Question

In a right triangle $ABC$, right-angled at $B,BC=12$ cm and $AB=5$ cm. The radius of the circle inscribed in the triangle is

(a) $1$ cm (b) $2$ cm (c) $3$ cm (d) $4$ cm

Answer 1

Correct option is (b) $2$ cm

Since, $\Delta ABC$ is a right angle, therefore, by Pythagoras Theorem,

$\Rightarrow AC=\sqrt{A{B}^2+B{C}^2}=\sqrt{25+144}=\sqrt{{13}^2}=13cm$

Now, $OQ,OP$ and $OR$ are radius of the circle therefore, $OQ=OP=OR=x$ (say) and

are also perpendicular to respective sides $BC,AB$ and $AC$. [Radius $\perp$ Tangent]

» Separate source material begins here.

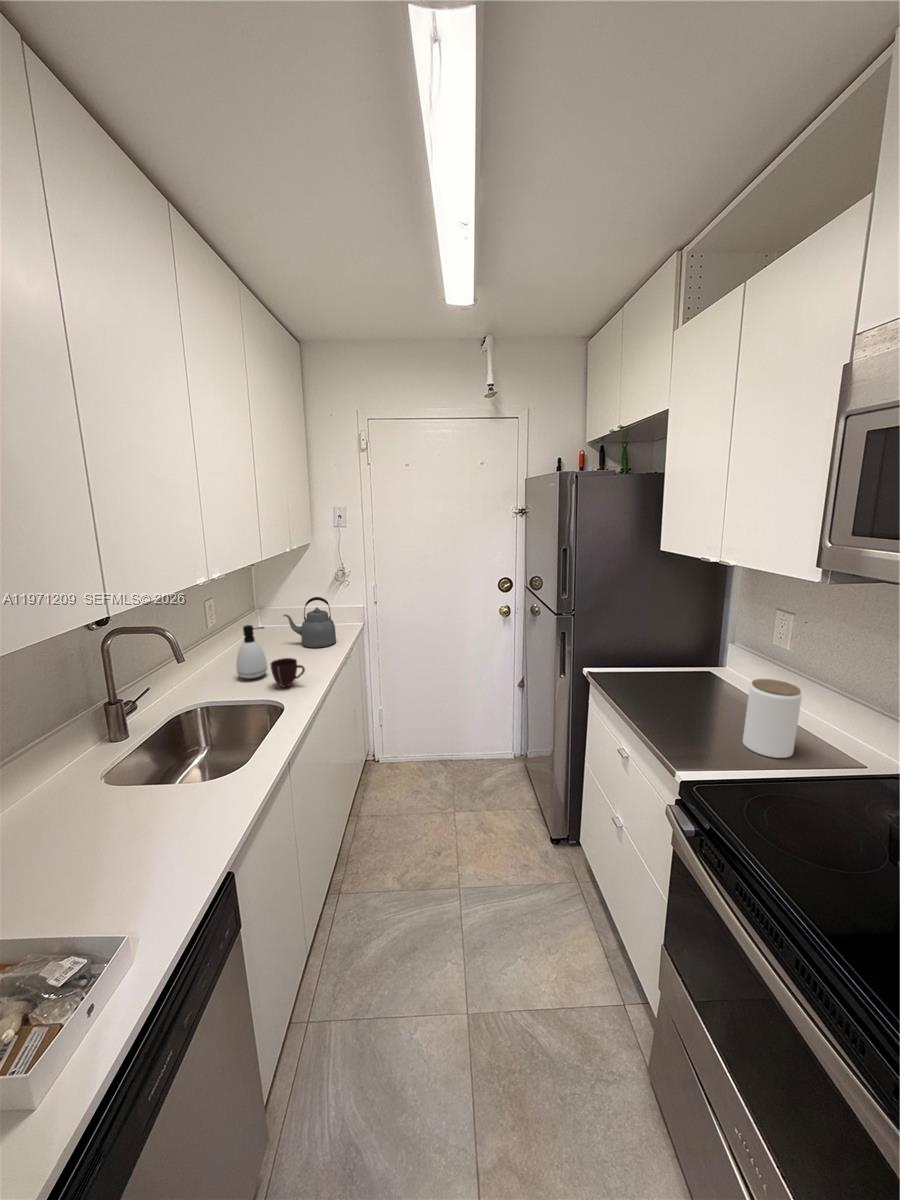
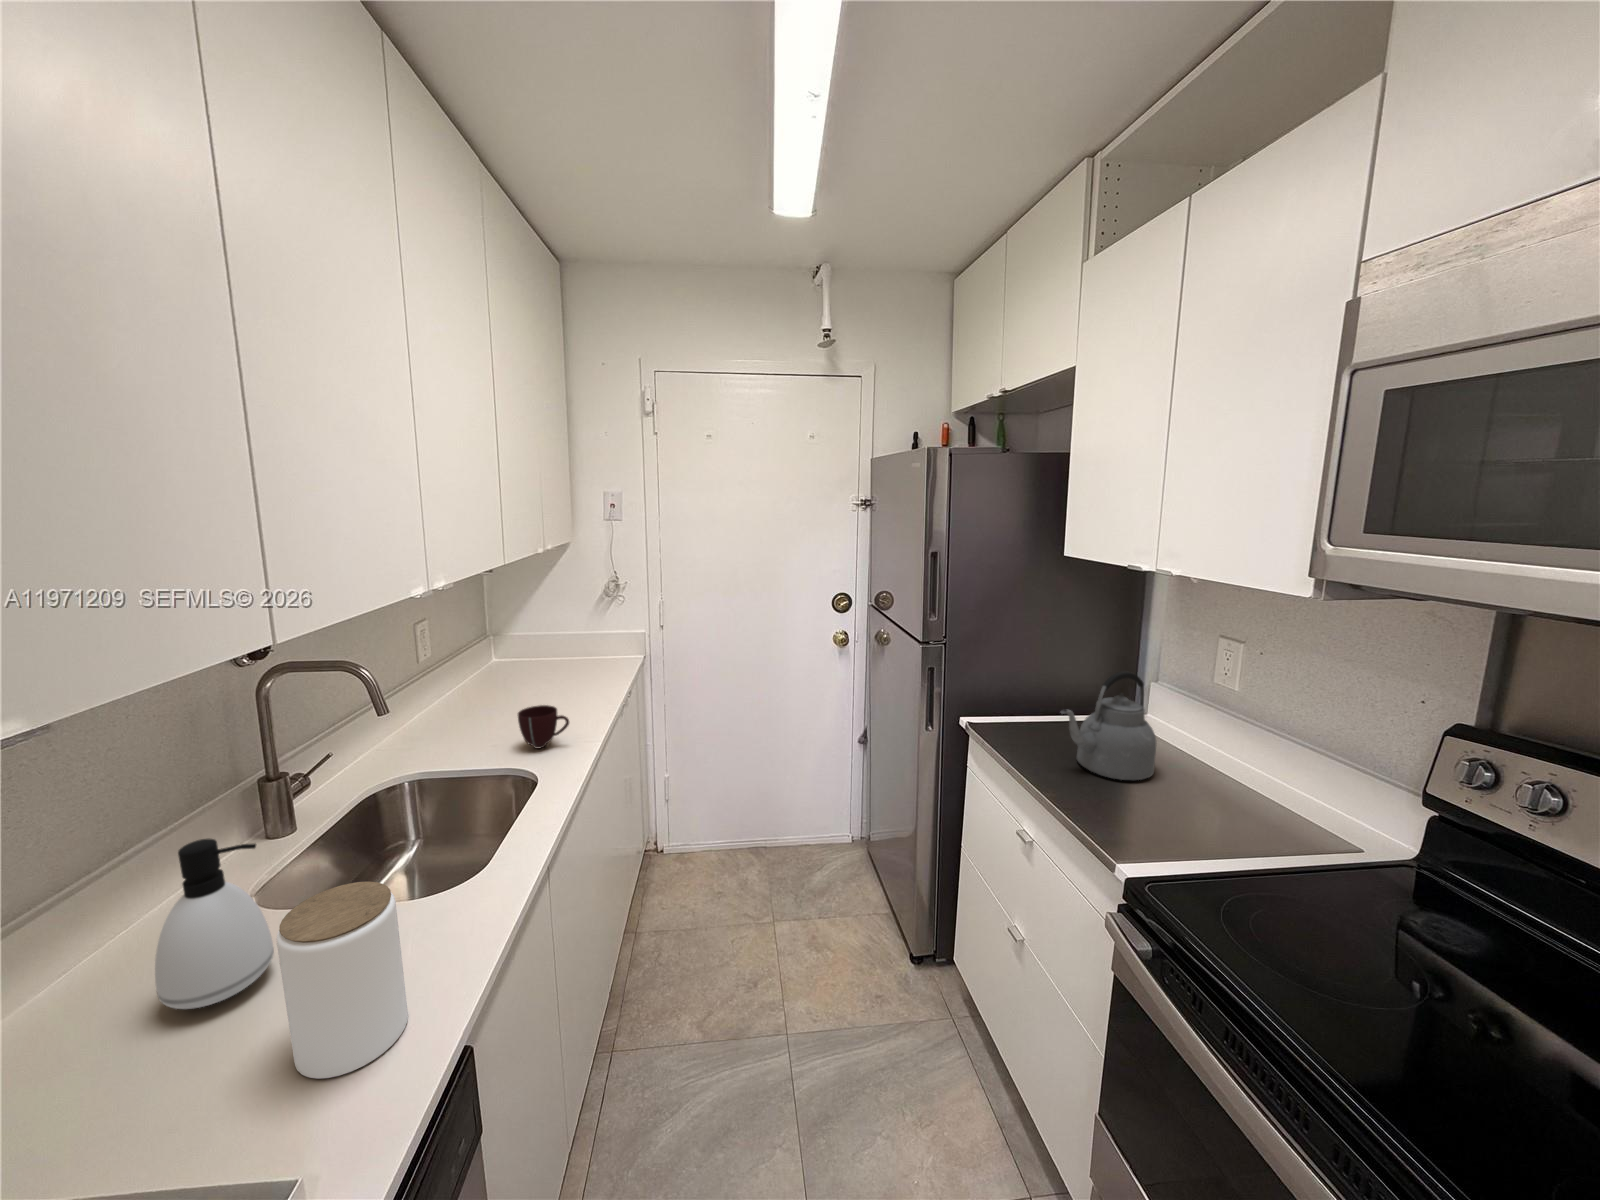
kettle: present [283,597,336,648] -> present [1061,671,1156,780]
soap dispenser: present [236,625,267,678] -> present [155,839,274,1009]
jar: present [743,679,802,758] -> present [277,882,408,1079]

Also, join $OA,OB$ and $OC$.

$\therefore ar\Delta ABC=ar\Delta AOB+ar\Delta BOC+ar\Delta AOC$

$\Rightarrow \frac{1}{2}\times AB\times BC=\frac{1}{2}\times AB\times PO+\frac{1}{2}\times QO\times BC+\frac{1}{2}\times AC\times RO$

$\Rightarrow 5\times 12=5\times x+12\times x+13\times x$

$\Rightarrow 60=(5+12+13)x$

$\therefore x=\frac{60}{30}=2cm$

Hence, radius of incircle is $2cm$.